Zu den Nebenklagen gehört die Fälschung der Rechnung aus dem Jahr 2011, die es Blatter ermöglichte, die FIFA zu ermächtigen, die von Platini geforderten 2 Millionen Schweizer Franken (etwa 2 Millionen US-Dollar) zu zahlen. Die Forderung lautete, dass der ehemalige französische Fußballstar in Blatters erster Amtszeit als Präsident von 1998 bis 2002 zusätzliches Geld für seine Tätigkeit als Berater erhalten sollte – ohne einen Vertrag dafür zu haben.

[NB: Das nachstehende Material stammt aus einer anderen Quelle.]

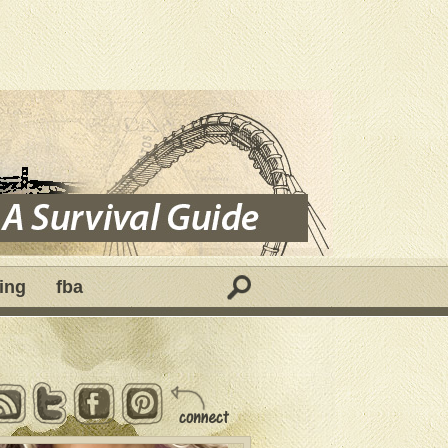
ing
fba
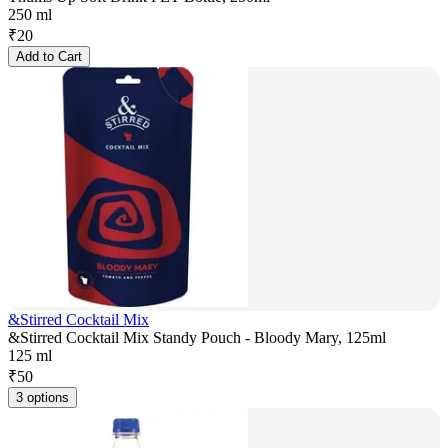
250 ml
₹
20
Add to Cart
&Stirred Cocktail Mix
&Stirred Cocktail Mix Standy Pouch - Bloody Mary, 125ml
125 ml
₹
50
3 options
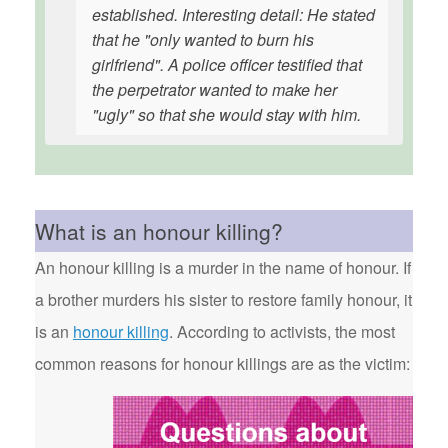
established. Interesting detail: He stated
that he "only wanted to burn his
girlfriend". A police officer testified that
the perpetrator wanted to make her
"ugly" so that she would stay with him.
What is an honour killing?
An honour killing is a murder in the name of honour. If
a brother murders his sister to restore family honour, it
is an
honour killing
. According to activists, the most
common reasons for honour killings are as the victim:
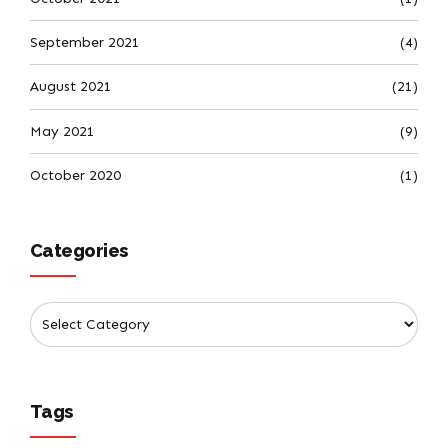
September 2021
(4)
August 2021
(21)
May 2021
(9)
October 2020
(1)
Categories
Tags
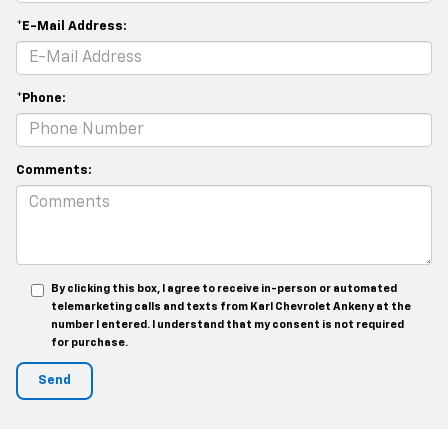
*E-Mail Address:
*Phone:
Comments:
By clicking this box, I agree to receive in-person or automated
telemarketing calls and texts from Karl Chevrolet Ankeny at the
number I entered. I understand that my consent is not required
for purchase.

Beide leugnen seit langem ein Fehlverhalten und behaupten, sie hätten 1998 eine mündliche Einigung erzielt. Diese Verteidigung scheiterte zunächst an Richtern der FIFA-Ethikkommission, die ihnen ein Fußballverbot erteilten, und später an separaten Berufungen vor dem Schiedsgericht für Sport.

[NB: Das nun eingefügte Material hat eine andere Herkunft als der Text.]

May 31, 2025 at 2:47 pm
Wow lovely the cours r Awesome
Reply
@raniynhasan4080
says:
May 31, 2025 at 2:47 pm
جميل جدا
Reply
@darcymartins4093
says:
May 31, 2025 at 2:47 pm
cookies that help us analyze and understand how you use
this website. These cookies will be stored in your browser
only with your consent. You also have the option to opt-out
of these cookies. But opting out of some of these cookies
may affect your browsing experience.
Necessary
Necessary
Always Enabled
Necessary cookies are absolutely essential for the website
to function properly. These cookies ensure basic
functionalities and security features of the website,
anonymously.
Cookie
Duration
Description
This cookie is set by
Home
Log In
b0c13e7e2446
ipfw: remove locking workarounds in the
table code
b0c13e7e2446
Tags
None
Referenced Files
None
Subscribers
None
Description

Jetzt kommt der Fall vor ein Strafgericht, das wegen des Gesundheitszustands des 86-jährigen Blatter, 18 Monate nachdem er nach einer Herzoperation im Koma lag, jeden Tag nur bis Mittag tagen wird.

Blatter soll am Mittwoch verhört werden, Platini einen Tag später. Beide werden voraussichtlich am 22. Juni, wenn der Prozess endet, Abschlusserklärungen abgeben.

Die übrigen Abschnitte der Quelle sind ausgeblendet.